In the study by Rana et al. (2), the authors described the Survival Outcomes Following Liver Transplant score based on 18 factors presented as a predictor of 3-month recipient survival after liver transplantation. Five groups were defined by the score. The low-risk group included 17 896 patients with a low or low-moderate score (3-month survival rate of 95%). The high-risk group included 3777 patients with high-moderate, high or futile score (3-month survival rate of 82%). These data give a sensitivity of 45% and a specificity of 85% (values not available in the paper). Therefore, using this score, more than half of the patients who died within the first 3 months posttransplantation would have been misclassified as being part of the low-risk group. However, the authors concluded that this tool can accurately predict 3-month survival after liver transplantation.

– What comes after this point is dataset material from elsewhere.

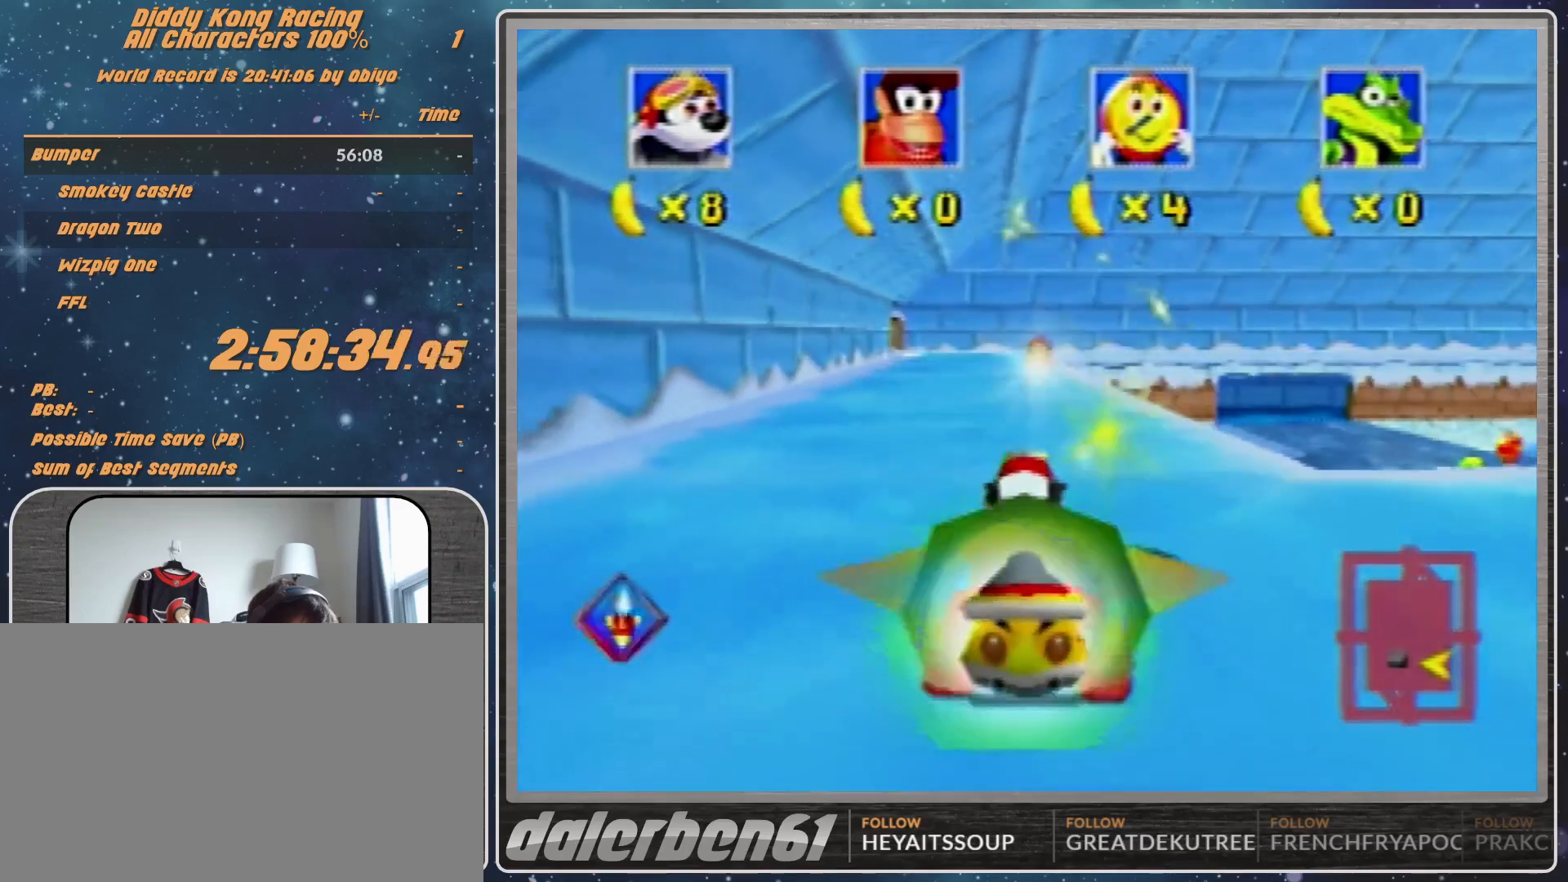
{"buttons": ["A"], "left_stick": "center", "events": []}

Finally, in the study by Mannon et al. (3), the authors reported that inflammation in areas of tubular atrophy in kidney allograft biopsies is a strong predictor of transplant survival. The high-risk group was made up of 232 patients with the presence of inflammation (iatr > 0, 2-year survival rate of 68%). The low-risk group was made up of 105 patients with the absence of inflammation (iatr = 0, 2-year survival rate of 89%). For a prognosis at 2 years, this corresponds to a sensitivity of 86% and a specificity of 37% (values not available in the paper). Here again, around 63% of patients without graft failure would be wrongly considered at risk.
In conclusion, we have briefly demonstrated that the p value (or the corresponding HR) do not indicate whether a given variable will be a good predictor. Markers in transplantation are often mistakenly defined as “predictors”, whereas they are in fact only correlated (albeit strongly) with graft outcome. Although here we focus on three particular studies; this is a common issue in the transplant literature. We strongly recommend the use of appropriate methodology for future studies of predictors, so as to provide clinicians with a clearer understanding of their true clinical utility. We recommend the method of Heagerty et al. (4), although there is additional statistical literature available on this subject (5–8).
The authors of this manuscript have no conflicts of interest to disclose as described by the American Journal of Transplantation.